The scene that really caught my attention was after a fight, where Kassidy had been hurt, but not horribly injured, and she and a new companion—she’s not sure what to make of him yet—are sitting against a wall in a triage area chatting.  Jacky would have accepted the companionship and comfort that the companion offered.  Would have found strength in the knowledge that she didn’t have to fight the upcoming battles alone.  

Kassidy, on the other hand, pulls away.  Isolates herself.  She’s used to working alone.  While she’s glad to have someone watching her back while she heals, she’s convinced he’s going to get in her way.  (Again. Because he’s already interfered with her job once.)  
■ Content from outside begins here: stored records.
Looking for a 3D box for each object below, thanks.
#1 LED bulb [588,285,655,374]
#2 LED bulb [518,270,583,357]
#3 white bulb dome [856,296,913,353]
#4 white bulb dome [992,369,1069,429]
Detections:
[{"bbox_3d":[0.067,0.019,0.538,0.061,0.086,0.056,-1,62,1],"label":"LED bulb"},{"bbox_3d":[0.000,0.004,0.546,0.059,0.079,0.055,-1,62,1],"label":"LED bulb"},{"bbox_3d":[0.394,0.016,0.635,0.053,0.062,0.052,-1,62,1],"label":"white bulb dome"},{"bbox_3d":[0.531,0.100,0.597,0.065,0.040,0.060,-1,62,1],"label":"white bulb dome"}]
I’ve written plenty of other characters before, in different genres and settings and circumstances, but none of their differences struck me quite at hard as that between Jacky and Kassidy.  Maybe it has something to do with Jacky once being my favorite character to write with ever, but that I’ve fallen out of love with her and her world.  Kassidy is bright and new and it could be her differences that make her so appealing to me at the moment.
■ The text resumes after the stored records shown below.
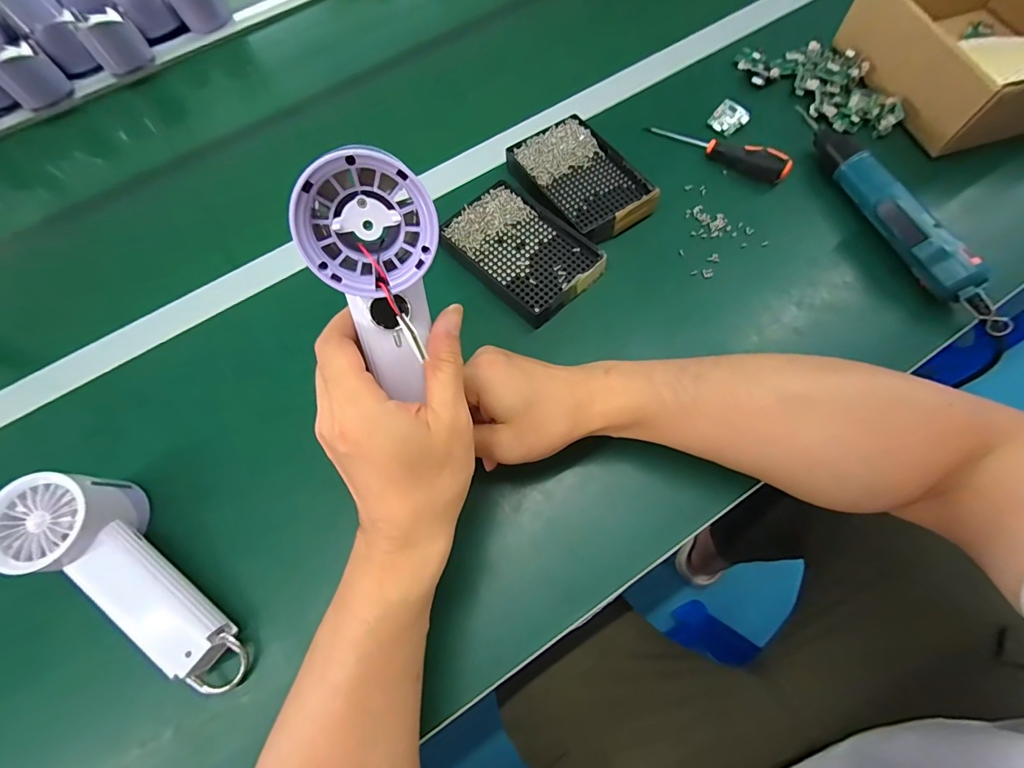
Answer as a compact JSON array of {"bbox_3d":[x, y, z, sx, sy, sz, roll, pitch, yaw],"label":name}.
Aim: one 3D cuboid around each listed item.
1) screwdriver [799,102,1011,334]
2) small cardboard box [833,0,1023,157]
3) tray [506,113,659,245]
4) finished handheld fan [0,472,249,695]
[{"bbox_3d":[0.338,-0.160,0.387,0.030,0.048,0.268,-16,68,-3],"label":"screwdriver"},{"bbox_3d":[0.501,-0.357,0.437,0.241,0.072,0.219,-18,68,-4],"label":"small cardboard box"},{"bbox_3d":[0.068,-0.204,0.428,0.095,0.023,0.145,-34,70,-10],"label":"tray"},{"bbox_3d":[-0.266,0.139,0.289,0.191,0.061,0.064,41,77,17],"label":"finished handheld fan"}]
Kind of an interesting thought.  I’m anxious to see if this new relationship with Kassidy will bud into something that will span years, or if the attraction will wear off once she’s no longer shiny and new.

I guess only time will tell, right?

Thursday, January 10, 2013

The Unexpected Question

I actually meant to publish this Tuesday, but my older brother got hitched.  I'm still kind of boggled, if truth be told.  It was a very secretive, shotgun wedding, but I think they'll be happy together, and that's what matters.

So!


New Year Day was my family party.  Word had gotten out that I’d self-published a novella under a pseudonym.  I’d expected to get asked a lot of questions about it, which I did, but there was one that took me kind of by surprise.
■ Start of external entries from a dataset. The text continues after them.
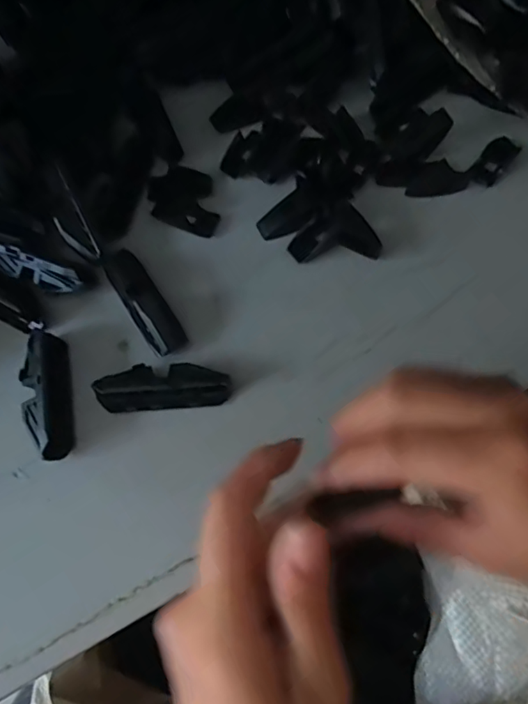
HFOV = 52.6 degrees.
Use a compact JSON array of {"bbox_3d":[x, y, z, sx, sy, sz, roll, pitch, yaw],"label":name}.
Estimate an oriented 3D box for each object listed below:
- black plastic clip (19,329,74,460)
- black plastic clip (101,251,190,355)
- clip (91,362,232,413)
[{"bbox_3d":[-0.119,0.020,0.288,0.021,0.023,0.074,-11,69,-4],"label":"black plastic clip"},{"bbox_3d":[-0.071,-0.031,0.316,0.022,0.012,0.073,-31,72,-11],"label":"black plastic clip"},{"bbox_3d":[-0.055,0.017,0.291,0.072,0.018,0.024,-4,69,-1],"label":"clip"}]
“Why didn't you publish it under your real name?”

Err…I’ll admit to being a little gobsmacked.  I mean, I’d published a regency romance, and most romance writers publish under a pen name.  It seemed so natural, so reasonable, that it took me a second to gather my scattered thoughts.  Cause I really did have a reason for publishing under a pseudonym.

I still want to publish my urban fantasies.  More, I want to publish them through a more traditional means (agent -> editor -> pub house -> bookstore) and I’d like to do that under my real name.  Although maybe not.  I still can’t imagine seeing Jennifer Milligan emblazoned on a cover with a kick ass heroine with titles like Lightning Strike or Blood and Dust.  Still, I’d like that option available.

And it’s not that I’m ashamed of self-pubbing.  I’m not.  I’m actually quite pleased with myself.  I’ve made no secret about being Diana Connell.  The other big consideration is separation of genre.  

There are a lot of authors out there who writer in multiple genres.  Some of them do it all under one name.  Mostly those that have well established, well known names.  Some write in genres that are similar enough to be shelved next to each other.  Others write in genres so different that in order to avoid the possibility to disappointing reader expectations, they writer under a pen name.

Hell, I know a couple authors that write in the same genre under two or three different pen names.

There’s a lot of reasons for publishing under a pseudonym, and my family accepted my reasons.  This whole publishing is a bit of a mystery to them, but that’s all right.  They support me, encourage me, and are glad to listen to me attempt to explain the complexities of seeking publication without really understanding any of it.

Because, you know, that’s what families are for.